Scénario 2 – Une offensive aérienne israélienne contre les installations nucléaires iraniennes déclenche un embrasement régional. La guerre s’étend immédiatement au Liban où le Hezbollah prend en otage une FINUL impuissante armée par 700 militaires français. Les cyberattaques s’intensifient contre les puissances occidentales, des prises d’otages ont lieu et l’Iran soumet le détroit d’Ormuz à un blocus qui déclenche des affrontements avec les marines occidentales (dont la France). Accaparés par une campagne présidentielle, les Etats-Unis restent en retrait et laissent Oman et l’Arabie Saoudite jouer les bons offices. Incapable de peser, la France perd son influence dans cette région du monde.

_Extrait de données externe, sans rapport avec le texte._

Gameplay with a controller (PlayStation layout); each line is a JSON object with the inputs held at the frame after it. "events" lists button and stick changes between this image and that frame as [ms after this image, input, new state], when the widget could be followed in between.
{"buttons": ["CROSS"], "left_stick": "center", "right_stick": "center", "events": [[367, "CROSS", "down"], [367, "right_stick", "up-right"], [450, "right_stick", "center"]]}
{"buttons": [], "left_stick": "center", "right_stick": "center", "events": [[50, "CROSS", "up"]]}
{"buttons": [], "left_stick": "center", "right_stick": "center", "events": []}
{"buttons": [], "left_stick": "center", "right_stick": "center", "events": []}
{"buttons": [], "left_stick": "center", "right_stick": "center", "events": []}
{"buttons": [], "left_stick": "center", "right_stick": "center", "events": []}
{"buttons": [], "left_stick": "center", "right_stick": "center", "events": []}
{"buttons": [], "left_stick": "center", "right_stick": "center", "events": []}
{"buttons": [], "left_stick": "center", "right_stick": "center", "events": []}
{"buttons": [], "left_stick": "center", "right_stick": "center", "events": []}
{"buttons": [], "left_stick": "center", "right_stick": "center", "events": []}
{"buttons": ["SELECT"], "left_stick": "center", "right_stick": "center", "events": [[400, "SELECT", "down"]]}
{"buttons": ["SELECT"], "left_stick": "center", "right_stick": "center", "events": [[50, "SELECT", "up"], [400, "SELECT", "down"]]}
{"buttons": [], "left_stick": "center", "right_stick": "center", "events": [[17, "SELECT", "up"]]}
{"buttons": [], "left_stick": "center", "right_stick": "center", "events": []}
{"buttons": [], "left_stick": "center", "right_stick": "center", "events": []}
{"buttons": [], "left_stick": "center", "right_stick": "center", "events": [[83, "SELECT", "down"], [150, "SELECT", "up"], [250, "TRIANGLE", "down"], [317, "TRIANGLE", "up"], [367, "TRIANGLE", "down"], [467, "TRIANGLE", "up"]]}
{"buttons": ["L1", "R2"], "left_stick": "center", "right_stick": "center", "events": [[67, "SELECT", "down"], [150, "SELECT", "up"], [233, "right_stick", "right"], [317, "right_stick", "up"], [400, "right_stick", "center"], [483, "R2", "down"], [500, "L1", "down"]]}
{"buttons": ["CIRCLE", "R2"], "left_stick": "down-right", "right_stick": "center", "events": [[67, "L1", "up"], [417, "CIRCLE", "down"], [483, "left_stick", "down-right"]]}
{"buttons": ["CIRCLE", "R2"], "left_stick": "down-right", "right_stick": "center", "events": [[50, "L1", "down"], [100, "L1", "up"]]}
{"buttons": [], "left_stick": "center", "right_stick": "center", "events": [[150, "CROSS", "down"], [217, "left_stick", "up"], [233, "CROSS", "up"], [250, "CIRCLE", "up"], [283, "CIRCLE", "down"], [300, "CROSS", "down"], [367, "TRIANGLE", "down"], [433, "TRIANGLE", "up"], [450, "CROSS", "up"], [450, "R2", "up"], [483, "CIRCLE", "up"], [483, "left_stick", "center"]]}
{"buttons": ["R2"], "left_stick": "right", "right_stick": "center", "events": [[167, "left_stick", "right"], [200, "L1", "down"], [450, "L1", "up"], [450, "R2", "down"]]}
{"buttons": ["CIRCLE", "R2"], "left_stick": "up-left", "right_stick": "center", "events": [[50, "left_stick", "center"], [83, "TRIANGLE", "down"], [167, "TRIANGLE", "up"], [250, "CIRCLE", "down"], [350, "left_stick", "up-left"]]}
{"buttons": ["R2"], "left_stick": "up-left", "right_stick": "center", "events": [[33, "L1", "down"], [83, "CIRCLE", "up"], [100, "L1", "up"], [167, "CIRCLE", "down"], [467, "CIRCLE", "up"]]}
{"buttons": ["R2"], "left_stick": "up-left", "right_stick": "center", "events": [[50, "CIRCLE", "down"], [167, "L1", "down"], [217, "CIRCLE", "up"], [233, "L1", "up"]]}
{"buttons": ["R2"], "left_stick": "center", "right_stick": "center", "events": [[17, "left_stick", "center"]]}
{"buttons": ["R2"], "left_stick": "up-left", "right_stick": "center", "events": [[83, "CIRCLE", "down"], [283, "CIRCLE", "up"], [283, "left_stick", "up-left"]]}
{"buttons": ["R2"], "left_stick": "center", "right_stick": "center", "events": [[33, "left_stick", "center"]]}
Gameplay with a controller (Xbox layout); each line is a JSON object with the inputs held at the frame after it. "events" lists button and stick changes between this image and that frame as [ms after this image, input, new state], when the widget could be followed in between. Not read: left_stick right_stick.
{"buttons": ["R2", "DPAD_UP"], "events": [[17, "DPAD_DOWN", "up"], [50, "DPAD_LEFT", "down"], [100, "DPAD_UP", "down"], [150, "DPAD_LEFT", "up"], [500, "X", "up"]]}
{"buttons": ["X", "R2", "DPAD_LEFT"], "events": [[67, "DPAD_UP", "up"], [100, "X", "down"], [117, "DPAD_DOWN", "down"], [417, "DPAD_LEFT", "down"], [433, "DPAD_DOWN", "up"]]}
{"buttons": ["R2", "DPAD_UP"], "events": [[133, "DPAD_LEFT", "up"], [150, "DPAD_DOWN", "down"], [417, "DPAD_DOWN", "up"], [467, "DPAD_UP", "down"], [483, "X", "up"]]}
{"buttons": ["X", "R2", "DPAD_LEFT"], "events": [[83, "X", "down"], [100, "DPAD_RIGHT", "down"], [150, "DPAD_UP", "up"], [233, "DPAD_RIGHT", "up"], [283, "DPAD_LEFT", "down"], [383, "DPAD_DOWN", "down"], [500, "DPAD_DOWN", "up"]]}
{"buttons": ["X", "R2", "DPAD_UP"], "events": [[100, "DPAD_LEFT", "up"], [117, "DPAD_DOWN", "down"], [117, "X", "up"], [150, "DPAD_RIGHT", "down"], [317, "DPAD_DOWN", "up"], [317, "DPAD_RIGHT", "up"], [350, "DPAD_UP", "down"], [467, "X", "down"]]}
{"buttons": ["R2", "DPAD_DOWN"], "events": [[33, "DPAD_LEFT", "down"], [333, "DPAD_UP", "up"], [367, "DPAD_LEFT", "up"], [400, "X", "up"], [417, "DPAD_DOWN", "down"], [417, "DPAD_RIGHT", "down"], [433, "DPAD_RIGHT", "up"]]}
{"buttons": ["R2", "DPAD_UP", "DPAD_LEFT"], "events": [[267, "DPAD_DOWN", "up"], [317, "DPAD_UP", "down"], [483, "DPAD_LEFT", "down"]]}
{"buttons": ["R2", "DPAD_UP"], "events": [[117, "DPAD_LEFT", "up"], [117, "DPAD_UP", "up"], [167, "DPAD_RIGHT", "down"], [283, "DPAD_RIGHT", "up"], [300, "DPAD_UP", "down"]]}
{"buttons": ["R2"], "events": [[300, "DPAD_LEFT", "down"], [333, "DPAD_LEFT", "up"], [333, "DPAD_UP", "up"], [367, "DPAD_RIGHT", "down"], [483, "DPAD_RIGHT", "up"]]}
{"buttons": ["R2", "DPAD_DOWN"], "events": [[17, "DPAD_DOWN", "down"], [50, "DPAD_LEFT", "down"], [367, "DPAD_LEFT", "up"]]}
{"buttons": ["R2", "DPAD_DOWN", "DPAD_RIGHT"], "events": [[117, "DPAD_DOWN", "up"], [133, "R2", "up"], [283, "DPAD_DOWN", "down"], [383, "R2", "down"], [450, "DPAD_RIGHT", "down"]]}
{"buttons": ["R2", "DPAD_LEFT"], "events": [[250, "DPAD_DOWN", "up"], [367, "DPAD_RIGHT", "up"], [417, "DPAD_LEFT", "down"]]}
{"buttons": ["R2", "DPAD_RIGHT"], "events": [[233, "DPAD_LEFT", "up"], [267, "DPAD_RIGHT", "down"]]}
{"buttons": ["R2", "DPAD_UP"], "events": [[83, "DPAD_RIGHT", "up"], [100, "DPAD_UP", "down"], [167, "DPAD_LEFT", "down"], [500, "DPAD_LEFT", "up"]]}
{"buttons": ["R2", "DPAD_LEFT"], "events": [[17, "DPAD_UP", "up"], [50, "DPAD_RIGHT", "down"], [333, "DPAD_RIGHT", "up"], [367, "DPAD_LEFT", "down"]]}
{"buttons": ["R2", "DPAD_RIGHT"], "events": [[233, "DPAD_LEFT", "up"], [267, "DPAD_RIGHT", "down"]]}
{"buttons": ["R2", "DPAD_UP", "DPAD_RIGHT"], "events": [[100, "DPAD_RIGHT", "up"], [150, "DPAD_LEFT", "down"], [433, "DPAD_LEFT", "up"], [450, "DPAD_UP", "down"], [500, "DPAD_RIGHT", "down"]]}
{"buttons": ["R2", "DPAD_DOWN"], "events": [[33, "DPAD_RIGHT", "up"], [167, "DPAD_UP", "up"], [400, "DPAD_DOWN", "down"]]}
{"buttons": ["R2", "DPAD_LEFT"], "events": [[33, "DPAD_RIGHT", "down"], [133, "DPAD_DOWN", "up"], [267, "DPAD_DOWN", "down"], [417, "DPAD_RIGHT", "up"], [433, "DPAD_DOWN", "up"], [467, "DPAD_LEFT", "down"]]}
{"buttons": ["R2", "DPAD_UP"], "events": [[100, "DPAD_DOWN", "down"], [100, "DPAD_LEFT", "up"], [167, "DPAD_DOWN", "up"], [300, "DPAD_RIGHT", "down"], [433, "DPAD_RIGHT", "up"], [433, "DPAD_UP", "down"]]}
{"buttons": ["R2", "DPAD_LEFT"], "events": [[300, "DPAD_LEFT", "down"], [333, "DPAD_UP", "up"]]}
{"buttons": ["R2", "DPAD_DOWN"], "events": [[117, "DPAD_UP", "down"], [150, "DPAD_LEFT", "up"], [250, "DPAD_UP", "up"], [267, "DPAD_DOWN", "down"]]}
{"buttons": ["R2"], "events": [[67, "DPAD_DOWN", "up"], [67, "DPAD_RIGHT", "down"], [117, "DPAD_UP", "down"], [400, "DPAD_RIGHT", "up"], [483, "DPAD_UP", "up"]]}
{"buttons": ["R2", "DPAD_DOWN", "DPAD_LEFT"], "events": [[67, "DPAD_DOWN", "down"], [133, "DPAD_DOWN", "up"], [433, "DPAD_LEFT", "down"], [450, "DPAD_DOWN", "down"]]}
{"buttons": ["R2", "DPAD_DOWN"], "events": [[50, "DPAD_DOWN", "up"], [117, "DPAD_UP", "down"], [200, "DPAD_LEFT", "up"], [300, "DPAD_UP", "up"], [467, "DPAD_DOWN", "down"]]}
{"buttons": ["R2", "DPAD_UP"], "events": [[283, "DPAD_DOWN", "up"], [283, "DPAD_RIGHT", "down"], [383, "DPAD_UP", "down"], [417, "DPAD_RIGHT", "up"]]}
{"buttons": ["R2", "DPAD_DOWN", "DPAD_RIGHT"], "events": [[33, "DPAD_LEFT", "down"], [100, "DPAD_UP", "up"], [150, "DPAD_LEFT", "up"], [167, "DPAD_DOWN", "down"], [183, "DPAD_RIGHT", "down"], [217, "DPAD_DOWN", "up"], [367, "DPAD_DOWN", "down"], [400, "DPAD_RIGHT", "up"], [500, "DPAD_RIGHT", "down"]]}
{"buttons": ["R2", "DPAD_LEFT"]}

Scénario 3 – Alors que la guerre en Ukraine semble gelée, l’élection à la présidence de Donald TRUMP, en novembre 2024, change la donne stratégique au coeur de l’Europe. La nouvelle administration américaine normalise ses relations avec Moscou et prend la décision de retirer l’armée américaine du théâtre européen au profit du théâtre asiatique. Cette dévitalisation de l’OTAN pose plus que jamais la question d’une Europe de la défense et de son autonomie stratégique qu’aucun pays de l’UE n’est alors en mesure d’assurer à commencer par la France qui apparaît comme une « une petite joueuse ». La Russie pousse son avantage en déstabilisant les États baltes par des flux migratoires en provenance de Biélorussie, et en fomentant un coup d’État en Moldavie. Au nom de la défense des minorités russes opprimées, Moscou finit par envahir les États baltes et déclenche un conflit direct avec l’OTAN. D’abord en retrait les Etats-Unis sont contraints d’intervenir face à une situation de plus en plus hors de contrôle. L’OTAN se resoude et les revers militaires amènent Moscou à franchir le seuil de l’emploi des armes nucléaires tactiques. Une révolte politique est sur le point d’éclater à Moscou.

Scénario 4 – La mort du dirigeant biélorusse Alexandre LOUKACHENKO ouvre une période de vacance du pouvoir qui est une opportunité pour l’opposition démocratique. Celle-ci se heurte cependant à une répression de plus en plus dure de la part du successeur de LOUKACHENKO. Les pays de l’UE soutiennent cette opposition et l’aident à se structurer mais Moscou intervient pour soutenir le pouvoir biélorusse. C’est une véritable guerre civile qui débute provoquant des flux de réfugiés vers la Pologne. Les Etats-Unis ne veulent pas s’engager dans une crise et laissent les Européens, notamment la France (nation-cadre de l’OTAN en Roumanie), en première ligne. À la tête d’une coalition, la France est contrainte de renforcer ses moyens militaires aux frontières même de la Russie alors qu’un gouvernement de transition biélorusse est proclamé et que la Russie déploie désormais des armes nucléaires sur le territoire biélorusse.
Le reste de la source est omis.